• Exercise data:

........

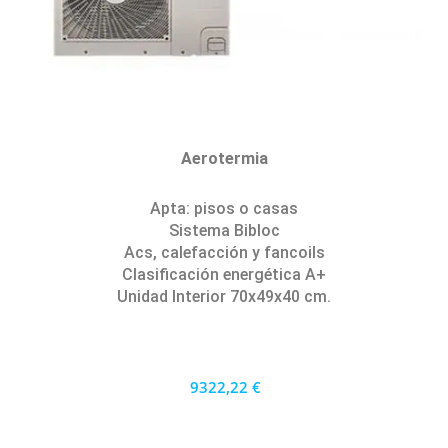
Aerotermia
Apta: pisos o casas
Sistema Bibloc
Acs, calefacción y fancoils
Clasificación energética A+
Unidad Interior 70x49x40 cm.
9322,22 €
8390 €
PRECIO AL CONTADO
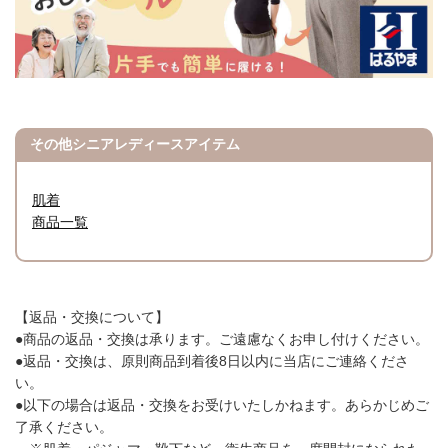
その他シニアレディースアイテム
肌着
商品一覧
【返品・交換について】
●商品の返品・交換は承ります。ご遠慮なくお申し付けください。
●返品・交換は、原則商品到着後8日以内に当店にご連絡くださ
い。
●以下の場合は返品・交換をお受けいたしかねます。あらかじめご
了承ください。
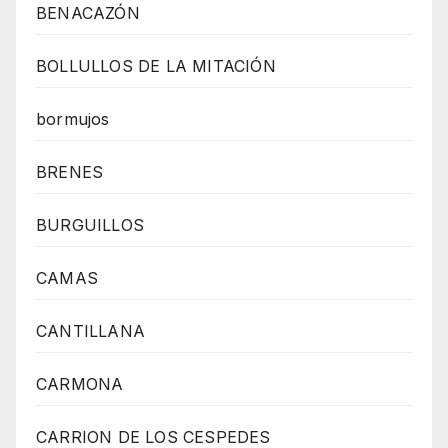
BENACAZÓN
BOLLULLOS DE LA MITACIÓN
bormujos
BRENES
BURGUILLOS
CAMAS
CANTILLANA
CARMONA
CARRION DE LOS CESPEDES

........

• Task:
Copy out all the data without changing anything, and drop the pictures.

• Exercise response:
Aerotermia
Apta: pisos o casas
Sistema Bibloc
Acs, calefacción y fancoils
Clasificación energética A+
Unidad Interior 70x49x40 cm.
9322,22 €
8390 €
PRECIO AL CONTADO
その他シニアレディースアイテム
肌着
商品一覧
【返品・交換について】
●商品の返品・交換は承ります。ご遠慮なくお申し付けください。
●返品・交換は、原則商品到着後8日以内に当店にご連絡くださ
い。
●以下の場合は返品・交換をお受けいたしかねます。あらかじめご
了承ください。
BENACAZÓN
BOLLULLOS DE LA MITACIÓN
bormujos
BRENES
BURGUILLOS
CAMAS
CANTILLANA
CARMONA
CARRION DE LOS CESPEDES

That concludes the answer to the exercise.